The Plot Thickens

THEATER REVIEW: PALO ALTO

Show #22: The North Pool, TheatreWorks, March 12.

Remi Sandri and Adam Poss in The North Pool. Photo by Mark Kitaoka.

By Sam Hurwitt

There have been a lot of Rajiv Joseph plays around lately, and that’s a good thing. Last year SF Playhouse produced the West Coast premiere of his origami-themed Animals out of Paper and San Jose’s Renegade Theatre Experiment did the same with his tragicomedy All This Intimacy, about a guy who accidentally impregnates three women over the course of a week. And the same week that Joseph’s Bengal Tiger at the Baghdad Zoo went into previews on Broadway starring Robin Williams, TheatreWorks opened the world premiere of The North Pool at the Lucie Stern Theatre in Palo Alto. A few lucky patrons may have experienced the latter play when it played the company’s 2009 New Works Festival, but anyone who sees the finished piece is in for quite a ride.

TheatreWorks is advertising The North Pool as a “psychological thriller,” which isn’t quite right. The tension in the room isn’t the ticking-time-bomb type of imminent danger, but the play can certainly get you on the edge of your seat as you try to figure out what the ding-dong heck is really going on here.

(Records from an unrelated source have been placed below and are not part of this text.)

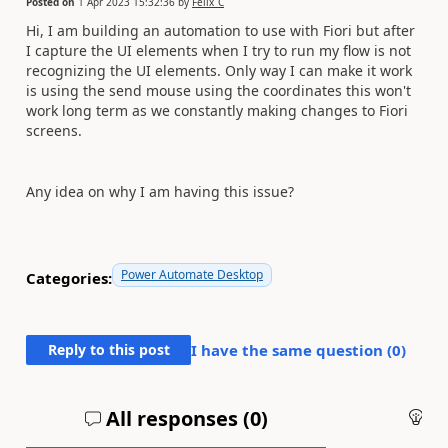
Posted on
1 Apr 2023 15:32:36
by
Felix_C
Hi, I am building an automation to use with Fiori but after
I capture the UI elements when I try to run my flow is not
recognizing the UI elements. Only way I can make it work
is using the send mouse using the coordinates this won't
work long term as we constantly making changes to Fiori
screens.
Any idea on why I am having this issue?
Power Automate Desktop
Categories:
Reply to this post
I have the same question (
0
)
All responses (
0
)
An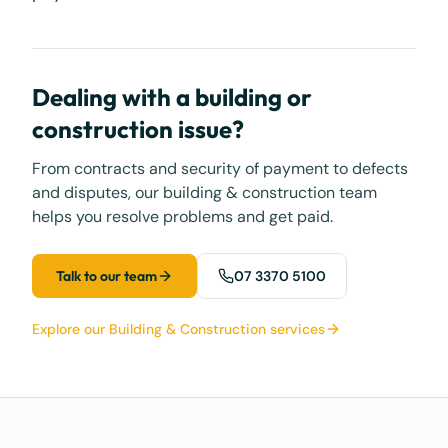
Dealing with a building or
construction issue?
From contracts and security of payment to defects
and disputes, our building & construction team
helps you resolve problems and get paid.
Talk to our team
07 3370 5100
Explore our Building & Construction services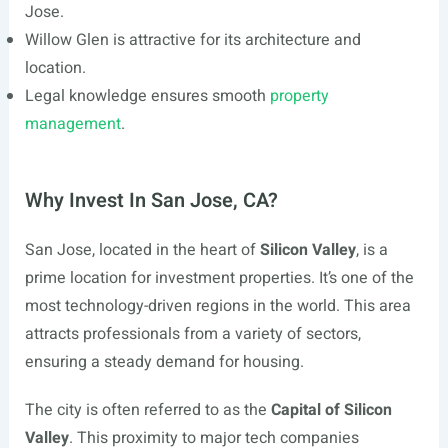
Jose.
Willow Glen is attractive for its architecture and
location.
Legal knowledge ensures smooth
property
management
.
Why Invest In San Jose, CA?
San Jose, located in the heart of
Silicon Valley
, is a
prime location for investment properties. It’s one of the
most technology-driven regions in the world. This area
attracts professionals from a variety of sectors,
ensuring a steady demand for housing.
The city is often referred to as the
Capital of Silicon
Valley
. This proximity to major tech companies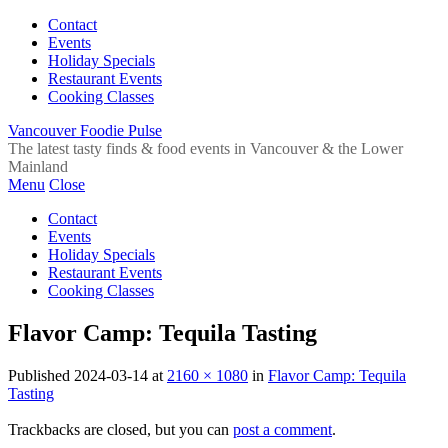
Contact
Events
Holiday Specials
Restaurant Events
Cooking Classes
Vancouver Foodie Pulse
The latest tasty finds & food events in Vancouver & the Lower
Mainland
Menu
Close
Contact
Events
Holiday Specials
Restaurant Events
Cooking Classes
Flavor Camp: Tequila Tasting
Published
2024-03-14
at
2160 × 1080
in
Flavor Camp: Tequila
Tasting
Trackbacks are closed, but you can
post a comment
.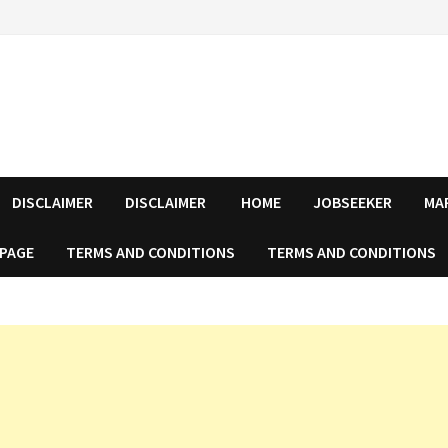
DISCLAIMER
DISCLAIMER
HOME
JOBSEEKER
MA
 PAGE
TERMS AND CONDITIONS
TERMS AND CONDITIONS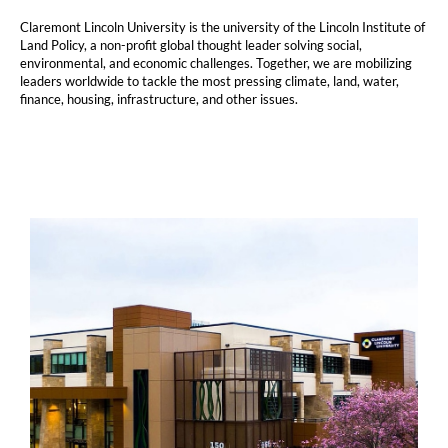
Claremont Lincoln University is the university of the Lincoln Institute of
Land Policy, a non-profit global thought leader solving social,
environmental, and economic challenges. Together, we are mobilizing
leaders worldwide to tackle the most pressing climate, land, water,
finance, housing, infrastructure, and other issues.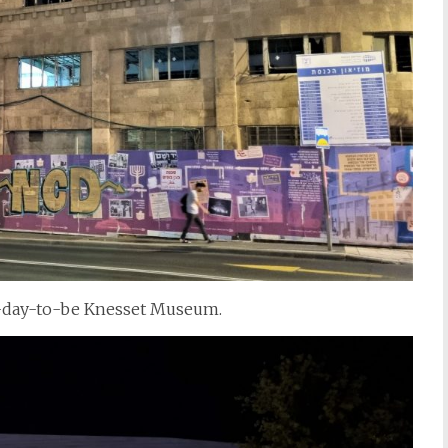
ne-day-to-be Knesset Museum.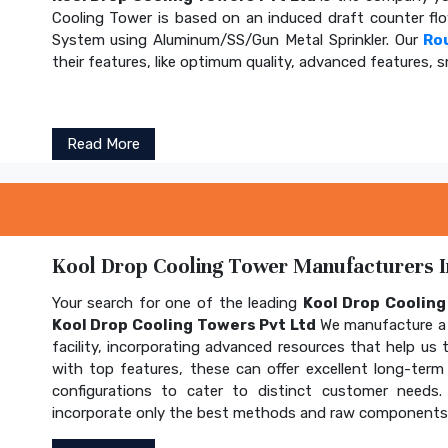
Cooling Tower is based on an induced draft counter fl
System using Aluminum/SS/Gun Metal Sprinkler. Our
Ro
their features, like optimum quality, advanced features, s
Read More
Kool Drop Cooling Tower Manufacturers In
Your search for one of the leading
Kool Drop Coolin
Kool Drop Cooling Towers Pvt Ltd
We manufacture a 
facility, incorporating advanced resources that help us t
with top features, these can offer excellent long-term b
configurations to cater to distinct customer needs
incorporate only the best methods and raw components t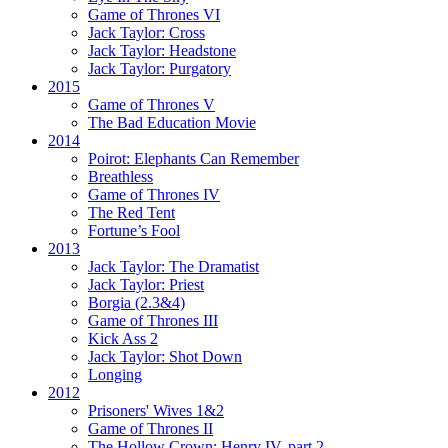
Game of Thrones VI
Jack Taylor:
Cross
Jack Taylor:
Headstone
Jack Taylor:
Purgatory
2015
Game of Thrones V
The Bad Education Movie
2014
Poirot:
Elephants Can Remember
Breathless
Game of Thrones IV
The Red Tent
Fortune’s Fool
2013
Jack Taylor:
The Dramatist
Jack Taylor:
Priest
Borgia (2.3&4)
Game of Thrones III
Kick Ass 2
Jack Taylor:
Shot Down
Longing
2012
Prisoners' Wives 1&2
Game of Thrones II
The Hollow Crown:
Henry IV, part 2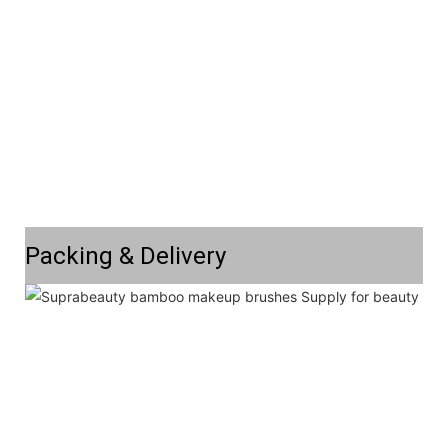
Packing & Delivery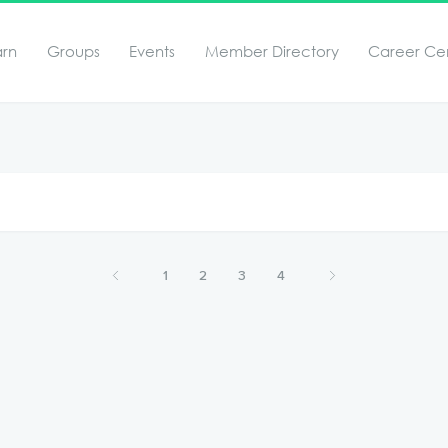
arn
Groups
Events
Member Directory
Career Ce
1
2
3
4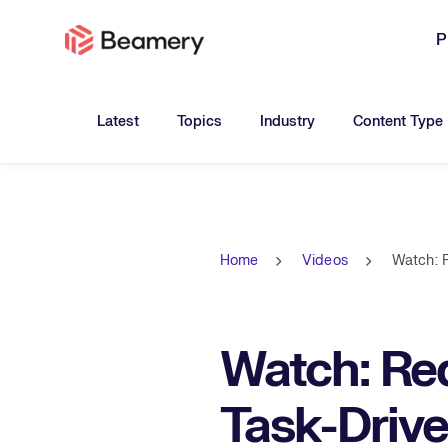
P
Toggle submenu for:
Toggle submenu for:
Toggle submen
Latest
Topics
Industry
Content Type
Home
Videos
Watch: 
Watch: Red
Task-Driv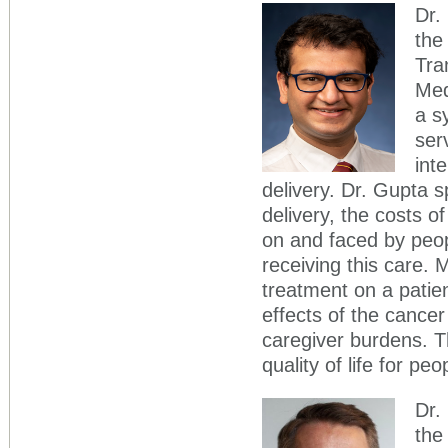
Dr.
the
Tra
Med
a s
ser
int
delivery. Dr. Gupta 
delivery, the costs 
on and faced by peop
receiving this care.
treatment on a patie
effects of the cancer 
caregiver burdens. Th
quality of life for pe
Dr.
the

It’s a two-person play in which a public high school vice principal has called a student into his office for a chat after school just as everyone’s taking off for Spring Break. Erik Flatmo’s set provides superb verisimilitude, with a stretch of locker-lined hallway visible in the background, and even a rush of extras opening their lockers when the school bell buzzes.

Making jovial small talk, the vice principal is cagey about what exactly he wants with the student, although whatever their talk is about, it’s clear that it’s not optional. There’s thinly veiled hostility behind Dr. Danielson’s passive aggressive, faux-nonchalant interrogation technique: “Have you done anything lately that would warrant me calling you in for a chat? Why don’t you tell me?” A new student at the school this year, Khadim is a Syrian teenager of Iranian descent whose parents are away on business in Saudia Arabia, a fact Danielson takes a suspicious interest in, so at first it looks like it might be a racial-profiling thing, maybe a terrorism scare, but the truth is much more complicated than that. There’s talk about pranks, locker searches, a recent tragedy—what they’re talking about is slow to emerge (but not too slow, as the show’s only 80 minutes), but the more the picture is filled out the more compelling it becomes.

The tension builds beautifully in Giovanni Sardelli’s staging. The faint sounds of a distant flute become haunting in Daniel Kluger’s sound design as it goes on. Adam Poss creates a nicely credible high schooler as Khadim, easygoing, a little cocky and unusually patient, resigned to let Danielson’s little psychodrama play out so he can finally get out of there. Remi Sandri gives a marvelous, infuriating performance as Danielson—smug, nebbishy, awkward, trying to play good cop one minute and bad cop the next. “I’m not trying to be a tough guy here,” he says, trying to be a tough guy. “I’m just a shepherd—that’s how I like to think of myself—and you are all my sheep.”

In a way it’s a hard play to talk about, because the less you know about it going in, the more effective it is, but at the same time you need to know enough to entice you to see it. The twists and turns of the dialogue upturn expectations over and over again superbly, and the ending is so emotionally affecting that even your curmudgeonly correspondent felt his lip quiver a bit. Like Khadim, it’s best if you just settle in without knowing why exactly and let it all unfold in front of you.